- What to do: Your task is to return the data below, word for word.

※ ※ ※

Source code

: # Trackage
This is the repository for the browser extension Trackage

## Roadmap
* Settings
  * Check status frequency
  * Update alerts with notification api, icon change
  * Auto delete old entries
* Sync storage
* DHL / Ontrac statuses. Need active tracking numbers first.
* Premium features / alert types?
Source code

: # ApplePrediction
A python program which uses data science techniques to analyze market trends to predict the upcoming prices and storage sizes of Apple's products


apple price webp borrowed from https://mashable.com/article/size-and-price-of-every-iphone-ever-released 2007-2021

※ ※ ※

- Task response:
Source code

: # Trackage
This is the repository for the browser extension Trackage

## Roadmap
* Settings
  * Check status frequency
  * Update alerts with notification api, icon change
  * Auto delete old entries
* Sync storage
* DHL / Ontrac statuses. Need active tracking numbers first.
* Premium features / alert types?
Source code

: # ApplePrediction
A python program which uses data science techniques to analyze market trends to predict the upcoming prices and storage sizes of Apple's products


apple price webp borrowed from https://mashable.com/article/size-and-price-of-every-iphone-ever-released 2007-2021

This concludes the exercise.